* WORK ITEM *
Your output should be one number, which is how many lines in the material contain "UNKNOWN".

* RECORDS SUPPLIED *
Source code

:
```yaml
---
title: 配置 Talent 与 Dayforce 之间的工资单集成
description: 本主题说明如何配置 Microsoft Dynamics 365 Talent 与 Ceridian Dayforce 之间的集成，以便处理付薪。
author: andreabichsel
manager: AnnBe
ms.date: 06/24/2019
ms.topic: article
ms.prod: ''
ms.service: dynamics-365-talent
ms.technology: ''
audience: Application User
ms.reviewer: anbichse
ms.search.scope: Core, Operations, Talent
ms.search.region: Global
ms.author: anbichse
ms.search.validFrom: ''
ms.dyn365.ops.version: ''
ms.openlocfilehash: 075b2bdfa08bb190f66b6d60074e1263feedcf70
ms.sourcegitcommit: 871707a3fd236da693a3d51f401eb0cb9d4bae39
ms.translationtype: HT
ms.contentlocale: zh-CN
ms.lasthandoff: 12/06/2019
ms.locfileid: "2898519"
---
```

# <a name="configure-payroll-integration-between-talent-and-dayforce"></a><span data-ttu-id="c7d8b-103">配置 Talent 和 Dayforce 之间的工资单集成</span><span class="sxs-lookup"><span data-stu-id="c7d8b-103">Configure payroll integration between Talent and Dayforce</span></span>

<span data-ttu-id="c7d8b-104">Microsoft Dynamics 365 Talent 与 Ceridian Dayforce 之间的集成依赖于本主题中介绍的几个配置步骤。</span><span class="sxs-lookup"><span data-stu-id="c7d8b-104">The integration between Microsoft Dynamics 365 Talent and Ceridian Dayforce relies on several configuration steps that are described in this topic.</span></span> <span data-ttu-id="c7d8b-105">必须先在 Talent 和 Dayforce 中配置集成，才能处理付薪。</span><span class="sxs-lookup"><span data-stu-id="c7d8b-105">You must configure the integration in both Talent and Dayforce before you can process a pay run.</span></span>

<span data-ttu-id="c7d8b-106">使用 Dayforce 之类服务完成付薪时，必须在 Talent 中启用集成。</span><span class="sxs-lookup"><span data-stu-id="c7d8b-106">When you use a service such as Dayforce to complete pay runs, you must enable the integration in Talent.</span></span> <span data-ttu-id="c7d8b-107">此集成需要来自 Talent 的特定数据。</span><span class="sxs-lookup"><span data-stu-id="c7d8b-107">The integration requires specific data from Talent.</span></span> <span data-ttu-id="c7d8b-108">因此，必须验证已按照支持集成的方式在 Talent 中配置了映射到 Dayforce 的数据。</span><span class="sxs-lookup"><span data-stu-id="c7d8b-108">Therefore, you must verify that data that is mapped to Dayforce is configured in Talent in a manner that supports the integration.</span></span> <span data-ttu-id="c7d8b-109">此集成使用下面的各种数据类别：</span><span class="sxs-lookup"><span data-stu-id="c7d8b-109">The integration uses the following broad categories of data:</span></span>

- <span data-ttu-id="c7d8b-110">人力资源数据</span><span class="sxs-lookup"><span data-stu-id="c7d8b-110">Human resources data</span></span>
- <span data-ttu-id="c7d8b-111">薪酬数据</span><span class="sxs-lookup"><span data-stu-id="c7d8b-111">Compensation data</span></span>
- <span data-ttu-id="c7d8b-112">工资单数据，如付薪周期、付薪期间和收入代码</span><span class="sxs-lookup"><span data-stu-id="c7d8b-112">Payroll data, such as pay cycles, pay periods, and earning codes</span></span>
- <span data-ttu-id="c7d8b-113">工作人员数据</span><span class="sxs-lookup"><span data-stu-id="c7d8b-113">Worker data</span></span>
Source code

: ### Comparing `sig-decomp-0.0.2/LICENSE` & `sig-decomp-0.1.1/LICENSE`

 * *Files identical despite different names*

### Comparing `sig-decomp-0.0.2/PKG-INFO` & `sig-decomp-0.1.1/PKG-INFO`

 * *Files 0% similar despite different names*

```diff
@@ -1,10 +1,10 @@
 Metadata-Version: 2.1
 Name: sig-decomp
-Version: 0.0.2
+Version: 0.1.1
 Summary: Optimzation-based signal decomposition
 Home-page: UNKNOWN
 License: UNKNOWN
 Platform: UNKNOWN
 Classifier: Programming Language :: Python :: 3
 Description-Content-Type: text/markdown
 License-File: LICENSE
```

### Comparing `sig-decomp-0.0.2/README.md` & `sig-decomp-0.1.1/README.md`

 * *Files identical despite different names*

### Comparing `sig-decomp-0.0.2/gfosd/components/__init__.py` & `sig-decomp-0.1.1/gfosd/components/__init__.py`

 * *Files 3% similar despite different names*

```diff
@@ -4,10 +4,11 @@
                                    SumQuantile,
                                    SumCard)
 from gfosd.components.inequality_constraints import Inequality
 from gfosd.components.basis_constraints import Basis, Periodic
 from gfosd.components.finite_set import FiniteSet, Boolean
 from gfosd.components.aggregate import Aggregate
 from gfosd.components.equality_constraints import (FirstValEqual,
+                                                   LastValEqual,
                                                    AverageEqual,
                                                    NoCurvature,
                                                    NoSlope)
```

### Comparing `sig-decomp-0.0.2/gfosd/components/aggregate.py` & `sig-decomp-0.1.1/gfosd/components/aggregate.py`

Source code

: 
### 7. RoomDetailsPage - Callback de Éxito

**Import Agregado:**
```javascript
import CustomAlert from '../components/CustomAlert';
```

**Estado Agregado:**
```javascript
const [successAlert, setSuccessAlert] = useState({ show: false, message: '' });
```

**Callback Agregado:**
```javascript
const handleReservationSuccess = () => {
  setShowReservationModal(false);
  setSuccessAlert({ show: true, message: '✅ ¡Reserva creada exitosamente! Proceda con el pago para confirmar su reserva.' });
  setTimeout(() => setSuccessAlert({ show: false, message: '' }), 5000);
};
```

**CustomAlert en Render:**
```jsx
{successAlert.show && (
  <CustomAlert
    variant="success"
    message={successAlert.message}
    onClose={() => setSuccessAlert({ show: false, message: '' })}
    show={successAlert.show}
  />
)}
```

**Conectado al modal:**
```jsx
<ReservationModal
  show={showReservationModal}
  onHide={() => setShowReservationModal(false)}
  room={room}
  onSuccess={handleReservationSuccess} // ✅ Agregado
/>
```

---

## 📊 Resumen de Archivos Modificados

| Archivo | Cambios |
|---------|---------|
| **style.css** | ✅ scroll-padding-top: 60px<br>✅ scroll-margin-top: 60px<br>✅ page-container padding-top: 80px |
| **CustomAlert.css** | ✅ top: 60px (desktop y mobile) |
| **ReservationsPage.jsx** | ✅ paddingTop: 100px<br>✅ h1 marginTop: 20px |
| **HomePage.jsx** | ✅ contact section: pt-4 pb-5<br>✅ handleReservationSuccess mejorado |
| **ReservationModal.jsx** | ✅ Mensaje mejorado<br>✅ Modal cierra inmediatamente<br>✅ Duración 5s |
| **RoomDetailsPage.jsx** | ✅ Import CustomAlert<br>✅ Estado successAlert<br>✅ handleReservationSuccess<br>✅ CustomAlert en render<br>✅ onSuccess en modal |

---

* RESULT OF THE EXERCISE *
3